PROBLEM STATEMENT:
From the entries below, reproduce exactly the lines from the one with "Does the orange" through the one with "Image 2: First", both included, without images.

────

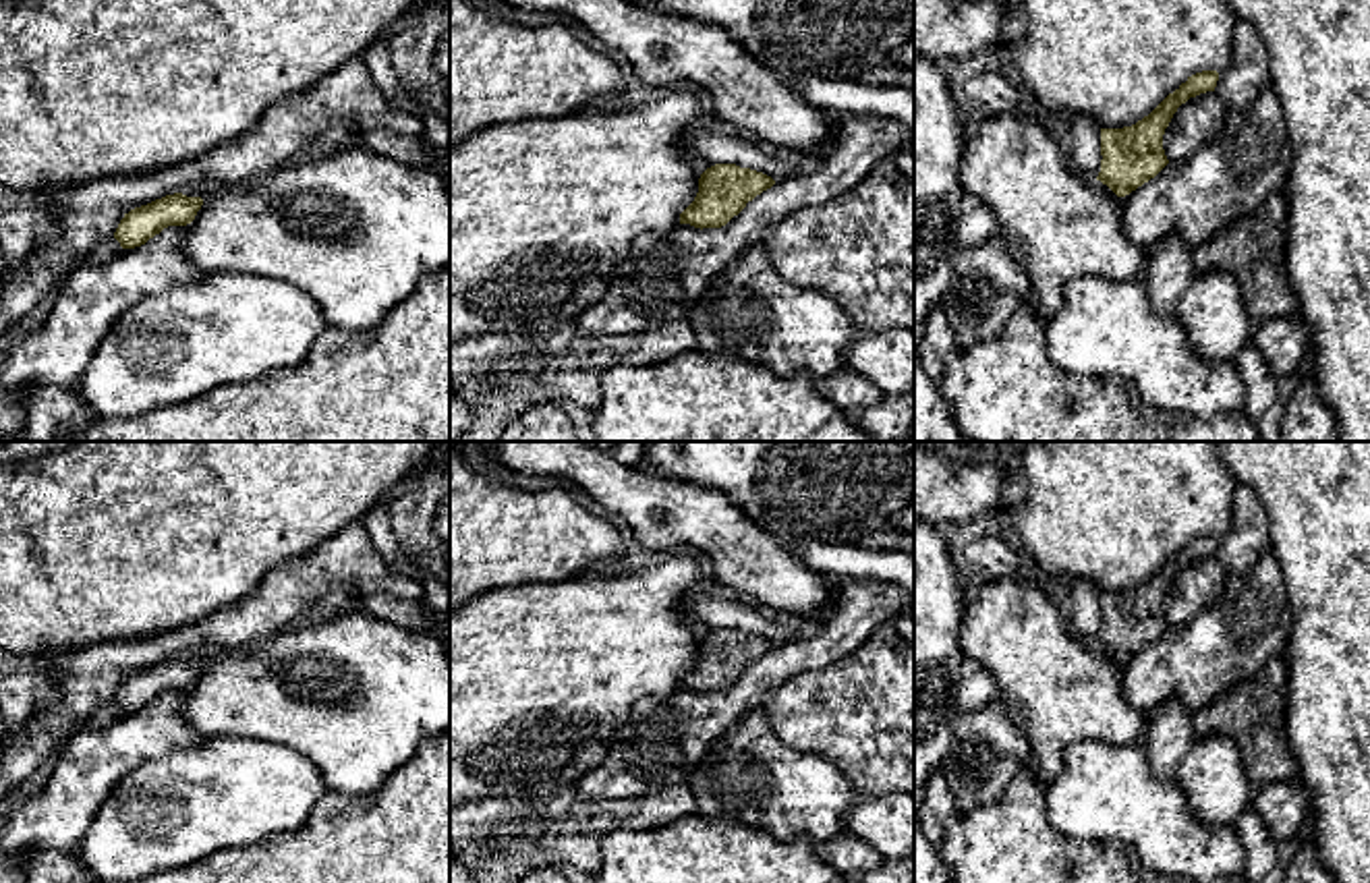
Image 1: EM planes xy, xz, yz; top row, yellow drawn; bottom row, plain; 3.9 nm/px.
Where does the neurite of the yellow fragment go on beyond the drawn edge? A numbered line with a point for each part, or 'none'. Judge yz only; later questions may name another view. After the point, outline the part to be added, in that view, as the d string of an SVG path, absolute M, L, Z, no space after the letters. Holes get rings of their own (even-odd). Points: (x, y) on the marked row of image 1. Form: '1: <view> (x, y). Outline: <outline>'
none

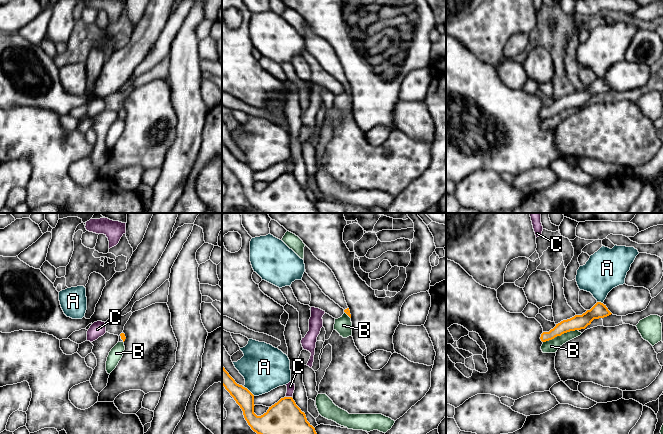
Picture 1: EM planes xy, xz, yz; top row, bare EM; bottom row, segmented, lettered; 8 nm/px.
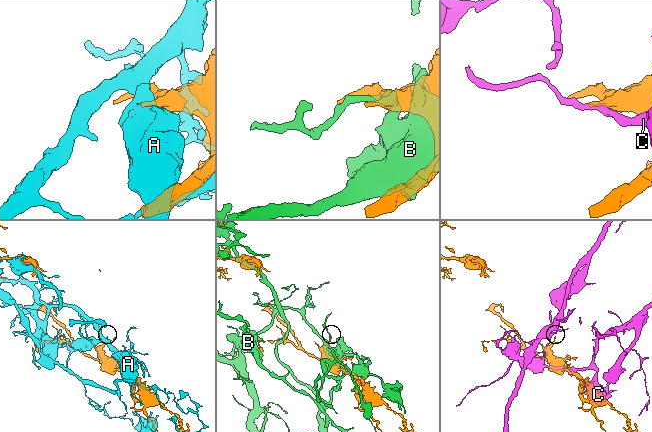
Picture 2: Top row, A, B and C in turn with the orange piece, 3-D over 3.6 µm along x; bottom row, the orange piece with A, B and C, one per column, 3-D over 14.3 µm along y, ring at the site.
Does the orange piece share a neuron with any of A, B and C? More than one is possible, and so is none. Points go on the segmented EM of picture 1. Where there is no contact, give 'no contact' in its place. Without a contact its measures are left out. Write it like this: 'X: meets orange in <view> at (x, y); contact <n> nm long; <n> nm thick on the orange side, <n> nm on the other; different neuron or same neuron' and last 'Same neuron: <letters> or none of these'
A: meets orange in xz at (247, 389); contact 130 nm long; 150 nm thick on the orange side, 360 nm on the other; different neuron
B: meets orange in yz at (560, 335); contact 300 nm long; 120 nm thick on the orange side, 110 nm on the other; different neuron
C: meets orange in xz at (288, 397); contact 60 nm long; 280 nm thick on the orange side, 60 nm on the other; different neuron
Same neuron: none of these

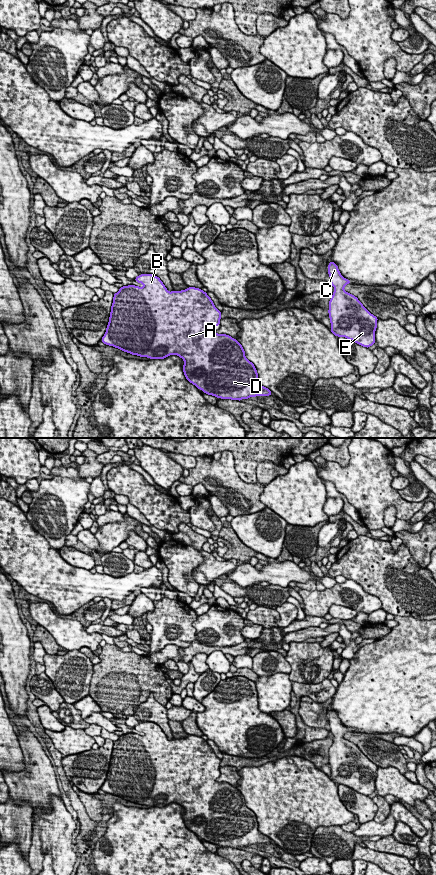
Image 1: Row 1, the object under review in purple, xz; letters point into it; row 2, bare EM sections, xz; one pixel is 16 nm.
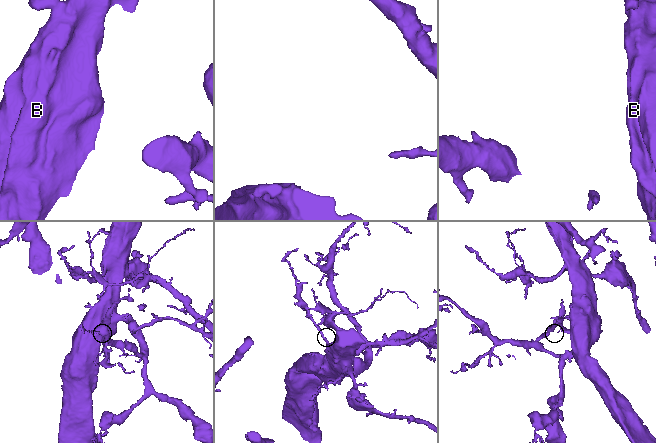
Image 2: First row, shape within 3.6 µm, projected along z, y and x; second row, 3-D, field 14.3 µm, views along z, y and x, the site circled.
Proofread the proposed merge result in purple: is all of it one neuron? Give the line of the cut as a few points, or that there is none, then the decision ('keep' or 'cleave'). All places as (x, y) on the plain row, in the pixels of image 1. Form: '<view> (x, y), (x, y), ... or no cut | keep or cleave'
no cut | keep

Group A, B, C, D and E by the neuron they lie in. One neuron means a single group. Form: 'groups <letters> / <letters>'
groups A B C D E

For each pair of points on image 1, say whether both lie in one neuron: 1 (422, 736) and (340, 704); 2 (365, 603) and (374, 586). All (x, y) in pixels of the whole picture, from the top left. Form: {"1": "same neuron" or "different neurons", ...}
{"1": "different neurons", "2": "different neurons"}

────

FINISHED EXERCISE:
Does the orange piece share a neuron with any of A, B and C? More than one is possible, and so is none. Points go on the segmented EM of picture 1. Where there is no contact, give 'no contact' in its place. Without a contact its measures are left out. Write it like this: 'X: meets orange in <view> at (x, y); contact <n> nm long; <n> nm thick on the orange side, <n> nm on the other; different neuron or same neuron' and last 'Same neuron: <letters> or none of these'
A: meets orange in xz at (247, 389); contact 130 nm long; 150 nm thick on the orange side, 360 nm on the other; different neuron
B: meets orange in yz at (560, 335); contact 300 nm long; 120 nm thick on the orange side, 110 nm on the other; different neuron
C: meets orange in xz at (288, 397); contact 60 nm long; 280 nm thick on the orange side, 60 nm on the other; different neuron
Same neuron: none of these

Image 1: Row 1, the object under review in purple, xz; letters point into it; row 2, bare EM sections, xz; one pixel is 16 nm.
Image 2: First row, shape within 3.6 µm, projected along z, y and x; second row, 3-D, field 14.3 µm, views along z, y and x, the site circled.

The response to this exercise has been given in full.